Olivia Rodrigo has revealed that some fans wear nappies at her concerts to remain at the front barrier all day without needing to use the toilet. The pop star, 23, made the confession while promoting her new album, You Seem Pretty Sad for a Girl So in Love, on KISS Radio. When asked about the strangest place she had ever used the toilet, Rodrigo admitted she couldn't think of an answer for herself. However, she did share that she has encountered fans at concerts and festivals who wear nappies so they can stay at the front row without leaving. As a performer, she explained, this is something she has not only witnessed but also smelled wafting up from the front row. 'I think about it kind of often,' she said, a haunted look in her eyes, as if she could smell shadows of the odor even then.
Concert Culture Shift
This revelation highlights a troubling shift in concert culture. Over the last decade, concerts have transformed from shared cultural experiences into hybrid events that function as entertainment, competition, endurance sport, and status symbol. The music is still there, but wrapped around it is an economy of access and exclusivity that grows larger each year. Conversations now revolve around who got barricade, how quickly tickets sold out, whether someone secured a VIP package, or whether the artist made eye contact. Attending is only part of the achievement; what matters is securing the most desirable version of the experience when viewed from the outside.
The Cost of Access
Part of this shift is due to the increasing difficulty and expense of accessing live music. Tickets for major artists routinely disappear within minutes on online retailers, dynamic pricing can send costs soaring, and resellers hoover up inventory and relist it at eye-watering markups. This makes getting into the venue feel like a competitive achievement. Once something becomes scarce, people start attaching status to it. The Taylor Swift Eras Tour was a clear example: attending the tour became a cultural signifier, communicating access, resources, or social connections. Celebrity attendance lists became part of the spectacle, and people who could barely name three songs seemed desperate to secure tickets.

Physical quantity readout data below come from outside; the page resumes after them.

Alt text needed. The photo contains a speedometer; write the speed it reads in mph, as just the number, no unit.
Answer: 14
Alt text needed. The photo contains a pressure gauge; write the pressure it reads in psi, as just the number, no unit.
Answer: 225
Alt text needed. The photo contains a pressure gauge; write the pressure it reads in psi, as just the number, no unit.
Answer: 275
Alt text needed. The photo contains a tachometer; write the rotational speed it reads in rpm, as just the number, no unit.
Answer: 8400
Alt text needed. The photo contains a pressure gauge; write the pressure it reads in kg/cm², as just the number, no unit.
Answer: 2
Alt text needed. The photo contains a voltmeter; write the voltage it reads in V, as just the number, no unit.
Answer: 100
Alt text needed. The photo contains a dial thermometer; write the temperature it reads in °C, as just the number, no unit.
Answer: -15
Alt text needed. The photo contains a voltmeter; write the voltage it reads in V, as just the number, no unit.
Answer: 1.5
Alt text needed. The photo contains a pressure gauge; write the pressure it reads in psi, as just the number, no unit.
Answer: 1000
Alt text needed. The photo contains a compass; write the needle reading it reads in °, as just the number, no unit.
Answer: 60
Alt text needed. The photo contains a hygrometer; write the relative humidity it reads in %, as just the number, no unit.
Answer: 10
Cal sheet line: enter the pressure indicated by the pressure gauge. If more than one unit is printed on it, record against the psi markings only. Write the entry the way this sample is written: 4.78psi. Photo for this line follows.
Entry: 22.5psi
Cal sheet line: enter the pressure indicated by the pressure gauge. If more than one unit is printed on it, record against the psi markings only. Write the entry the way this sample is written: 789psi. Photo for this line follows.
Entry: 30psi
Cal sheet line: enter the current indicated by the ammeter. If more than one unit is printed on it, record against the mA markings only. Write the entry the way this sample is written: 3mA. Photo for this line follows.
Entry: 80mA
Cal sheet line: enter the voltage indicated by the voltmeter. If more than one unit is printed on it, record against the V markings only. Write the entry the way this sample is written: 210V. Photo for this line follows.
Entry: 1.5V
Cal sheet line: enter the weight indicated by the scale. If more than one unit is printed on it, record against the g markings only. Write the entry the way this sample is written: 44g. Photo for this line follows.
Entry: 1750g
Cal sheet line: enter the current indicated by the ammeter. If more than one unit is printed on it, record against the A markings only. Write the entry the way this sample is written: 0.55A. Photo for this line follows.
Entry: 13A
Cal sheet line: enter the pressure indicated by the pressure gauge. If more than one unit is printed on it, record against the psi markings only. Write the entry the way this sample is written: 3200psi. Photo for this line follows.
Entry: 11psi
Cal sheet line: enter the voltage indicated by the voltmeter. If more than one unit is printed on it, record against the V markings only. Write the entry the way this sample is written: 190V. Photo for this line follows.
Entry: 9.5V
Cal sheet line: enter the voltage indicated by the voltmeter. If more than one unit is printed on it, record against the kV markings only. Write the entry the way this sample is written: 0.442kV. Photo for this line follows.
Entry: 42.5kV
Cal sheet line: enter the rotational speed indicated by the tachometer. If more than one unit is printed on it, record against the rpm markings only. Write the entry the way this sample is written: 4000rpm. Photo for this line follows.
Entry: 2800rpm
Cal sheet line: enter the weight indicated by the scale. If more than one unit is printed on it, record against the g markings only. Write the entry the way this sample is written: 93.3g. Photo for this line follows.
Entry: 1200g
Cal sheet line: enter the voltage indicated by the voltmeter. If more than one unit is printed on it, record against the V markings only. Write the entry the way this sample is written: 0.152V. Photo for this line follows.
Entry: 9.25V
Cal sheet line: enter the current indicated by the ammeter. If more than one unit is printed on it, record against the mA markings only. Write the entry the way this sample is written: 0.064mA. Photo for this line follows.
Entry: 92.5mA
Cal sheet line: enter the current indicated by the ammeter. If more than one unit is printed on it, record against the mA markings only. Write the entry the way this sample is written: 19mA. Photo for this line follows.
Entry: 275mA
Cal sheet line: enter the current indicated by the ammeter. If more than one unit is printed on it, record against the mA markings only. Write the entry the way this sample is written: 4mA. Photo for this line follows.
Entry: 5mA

Online Display and Competition
What's different now is that every experience exists simultaneously online. The concert no longer ends when you leave the stadium; it continues on TikTok, Instagram, and X, where the experience can be displayed, measured, and compared against others. Rodrigo's story suggests we have quietly accepted a version of concert culture where enjoying the show is no longer enough, or even the point. The goal seems to be winning by proving you had the best seat, the best view, and the closest proximity to the artist. Nobody can smell the nappy through a phone screen; they can only envy the view. So who cares if you were miserable the whole time? It only matters that it looked like you had a blast in your coveted front row seat.